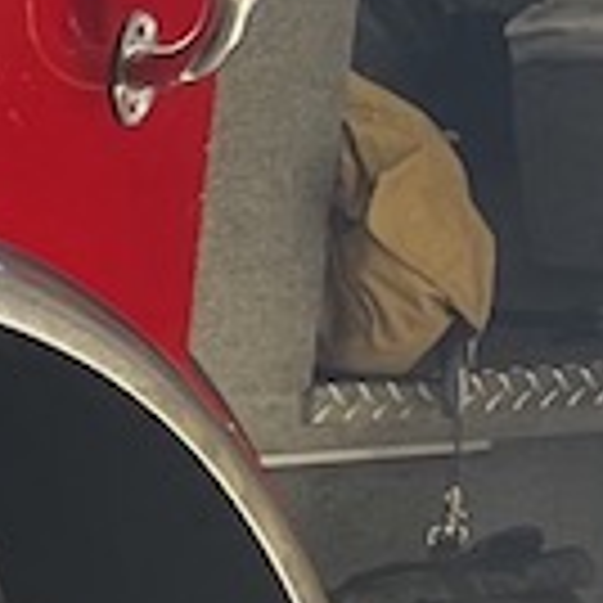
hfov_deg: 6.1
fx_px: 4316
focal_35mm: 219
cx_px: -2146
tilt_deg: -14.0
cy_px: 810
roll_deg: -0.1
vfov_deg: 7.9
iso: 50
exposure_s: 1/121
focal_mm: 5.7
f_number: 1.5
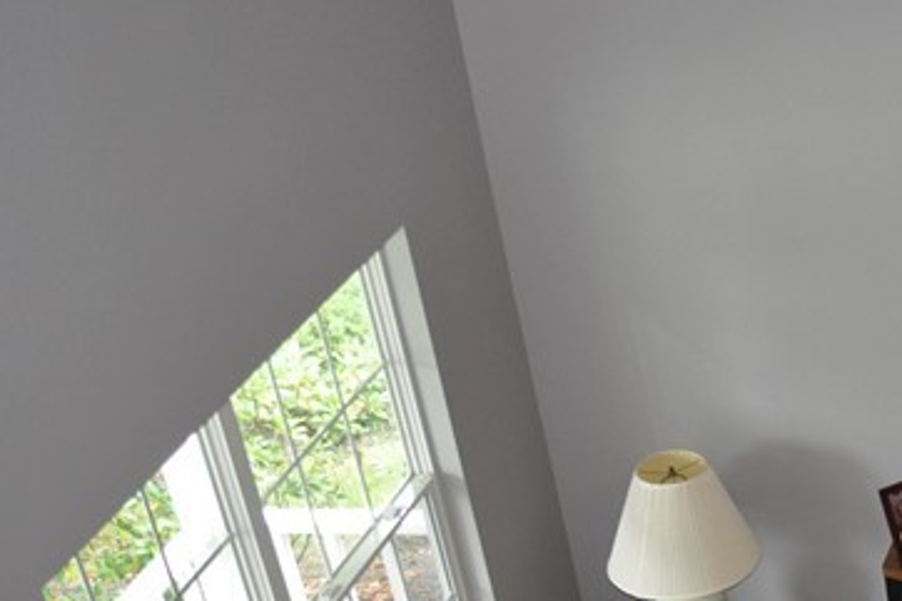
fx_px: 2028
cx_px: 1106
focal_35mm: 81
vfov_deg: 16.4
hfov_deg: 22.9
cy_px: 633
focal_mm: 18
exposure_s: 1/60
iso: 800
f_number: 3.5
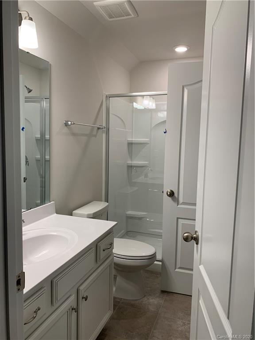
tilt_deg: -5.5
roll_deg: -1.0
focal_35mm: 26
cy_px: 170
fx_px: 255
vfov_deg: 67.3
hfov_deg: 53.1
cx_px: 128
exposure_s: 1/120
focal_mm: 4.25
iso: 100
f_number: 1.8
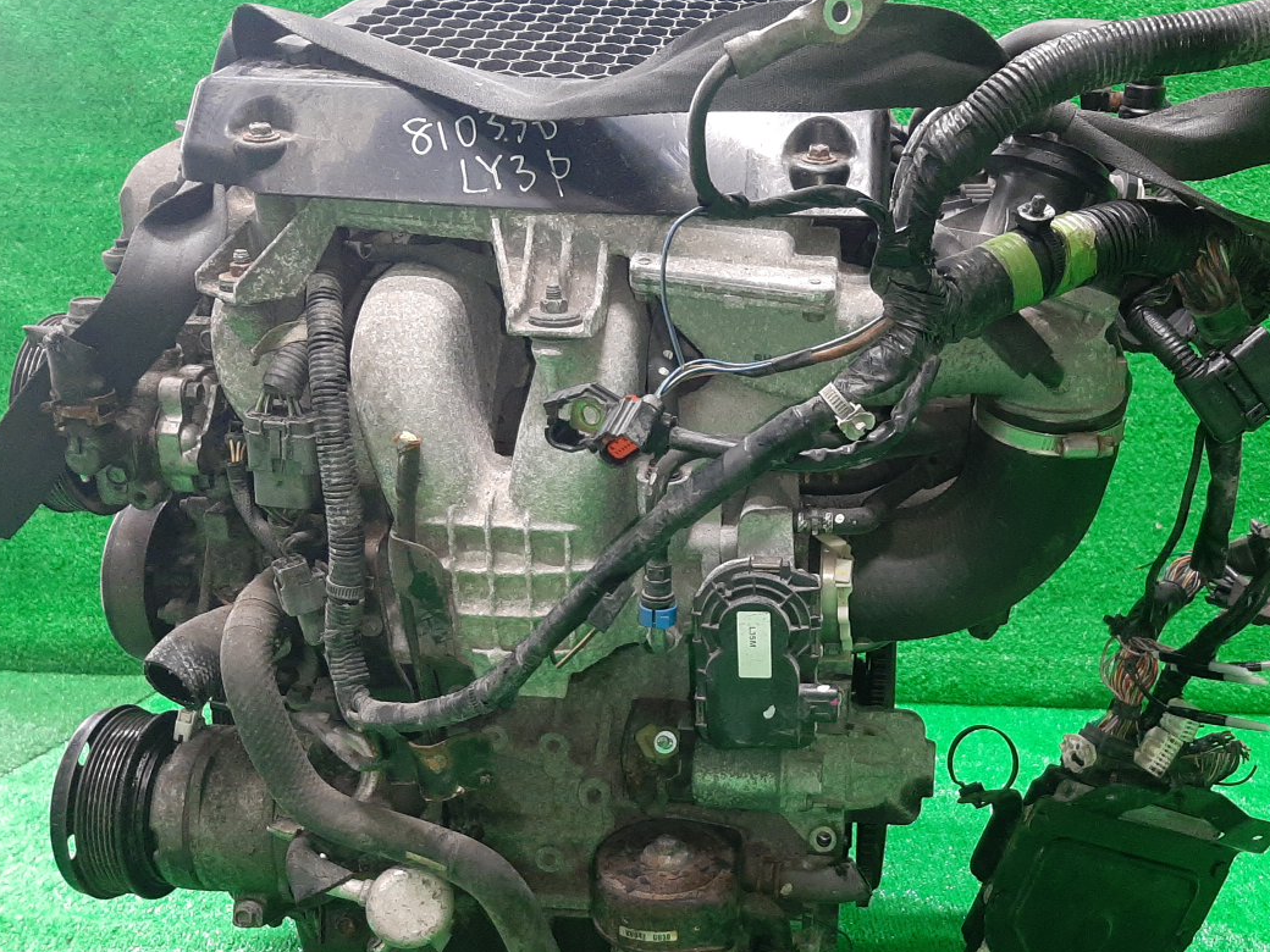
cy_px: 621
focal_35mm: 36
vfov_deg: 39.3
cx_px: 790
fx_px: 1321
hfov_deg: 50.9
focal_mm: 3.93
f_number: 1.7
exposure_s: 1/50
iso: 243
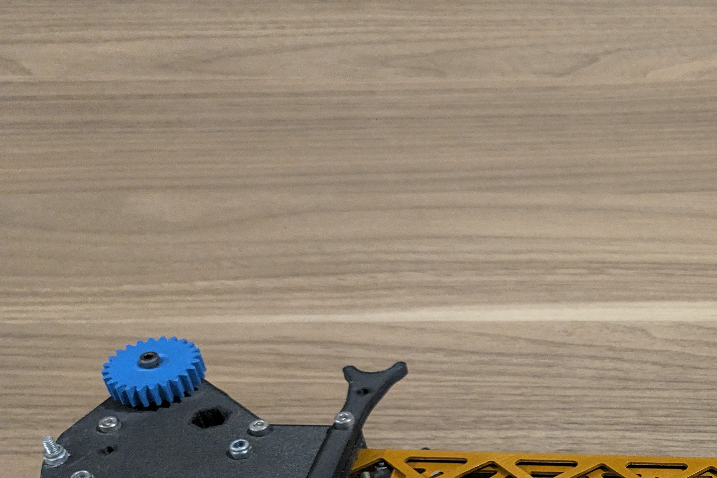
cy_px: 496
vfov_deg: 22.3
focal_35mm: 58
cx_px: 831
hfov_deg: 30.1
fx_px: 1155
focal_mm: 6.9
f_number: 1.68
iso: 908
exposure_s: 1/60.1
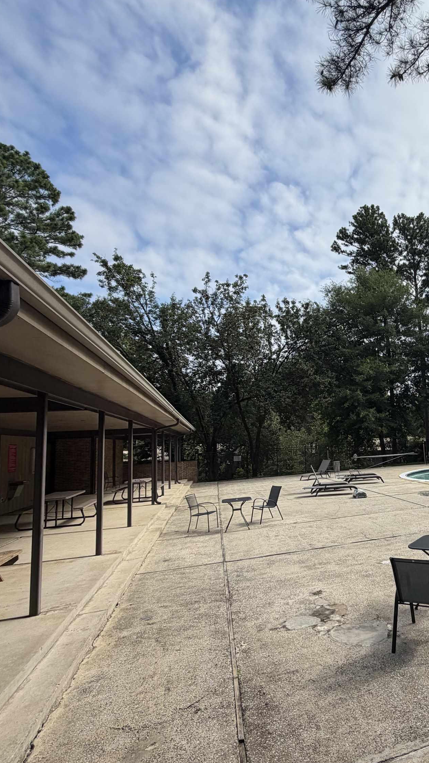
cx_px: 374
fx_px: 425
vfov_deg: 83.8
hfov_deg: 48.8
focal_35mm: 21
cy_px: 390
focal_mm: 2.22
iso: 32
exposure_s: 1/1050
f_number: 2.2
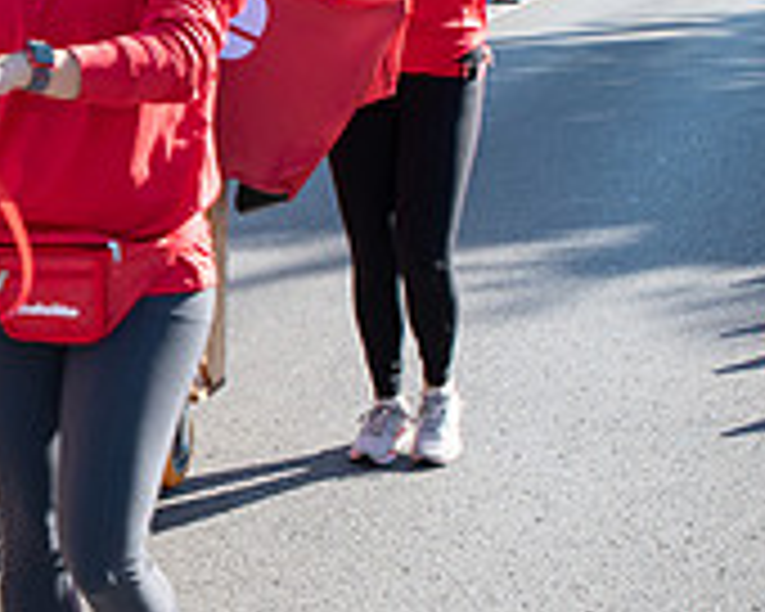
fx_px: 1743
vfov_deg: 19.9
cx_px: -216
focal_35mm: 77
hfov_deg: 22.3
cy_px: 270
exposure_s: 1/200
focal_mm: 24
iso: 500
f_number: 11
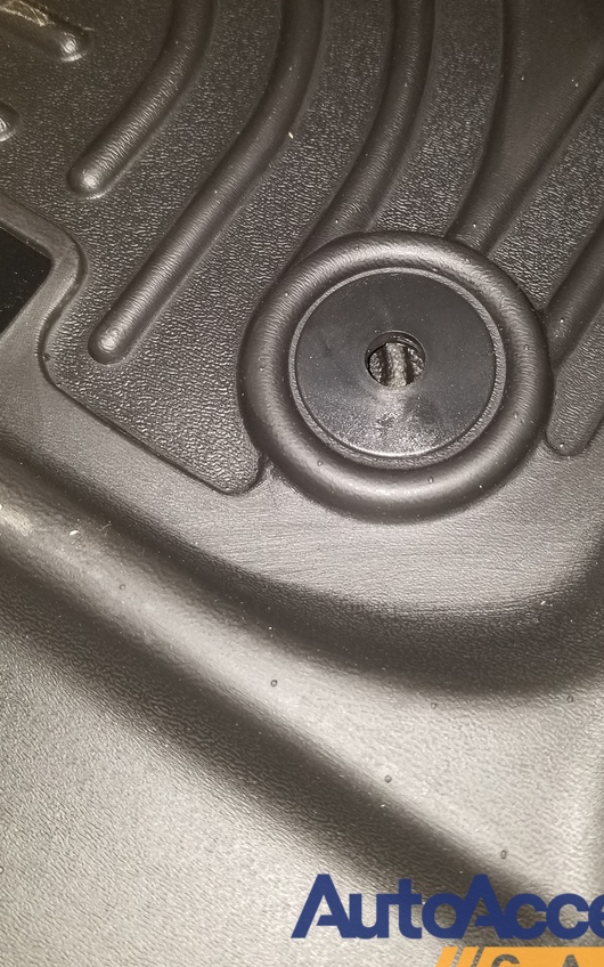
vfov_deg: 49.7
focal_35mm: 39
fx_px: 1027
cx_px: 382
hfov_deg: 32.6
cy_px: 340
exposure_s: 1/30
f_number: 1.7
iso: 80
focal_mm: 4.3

- - - - - - -

▶ **What is required**
Exclude every picture, then reproduce the remaining data character for character.

▶ **Task result**
hfov_deg: 6.1
fx_px: 4316
focal_35mm: 219
cx_px: -2146
tilt_deg: -14.0
cy_px: 810
roll_deg: -0.1
vfov_deg: 7.9
iso: 50
exposure_s: 1/121
focal_mm: 5.7
f_number: 1.5
fx_px: 2028
cx_px: 1106
focal_35mm: 81
vfov_deg: 16.4
hfov_deg: 22.9
cy_px: 633
focal_mm: 18
exposure_s: 1/60
iso: 800
f_number: 3.5
tilt_deg: -5.5
roll_deg: -1.0
focal_35mm: 26
cy_px: 170
fx_px: 255
vfov_deg: 67.3
hfov_deg: 53.1
cx_px: 128
exposure_s: 1/120
focal_mm: 4.25
iso: 100
f_number: 1.8
cy_px: 621
focal_35mm: 36
vfov_deg: 39.3
cx_px: 790
fx_px: 1321
hfov_deg: 50.9
focal_mm: 3.93
f_number: 1.7
exposure_s: 1/50
iso: 243
cy_px: 496
vfov_deg: 22.3
focal_35mm: 58
cx_px: 831
hfov_deg: 30.1
fx_px: 1155
focal_mm: 6.9
f_number: 1.68
iso: 908
exposure_s: 1/60.1
cx_px: 374
fx_px: 425
vfov_deg: 83.8
hfov_deg: 48.8
focal_35mm: 21
cy_px: 390
focal_mm: 2.22
iso: 32
exposure_s: 1/1050
f_number: 2.2
fx_px: 1743
vfov_deg: 19.9
cx_px: -216
focal_35mm: 77
hfov_deg: 22.3
cy_px: 270
exposure_s: 1/200
focal_mm: 24
iso: 500
f_number: 11
vfov_deg: 49.7
focal_35mm: 39
fx_px: 1027
cx_px: 382
hfov_deg: 32.6
cy_px: 340
exposure_s: 1/30
f_number: 1.7
iso: 80
focal_mm: 4.3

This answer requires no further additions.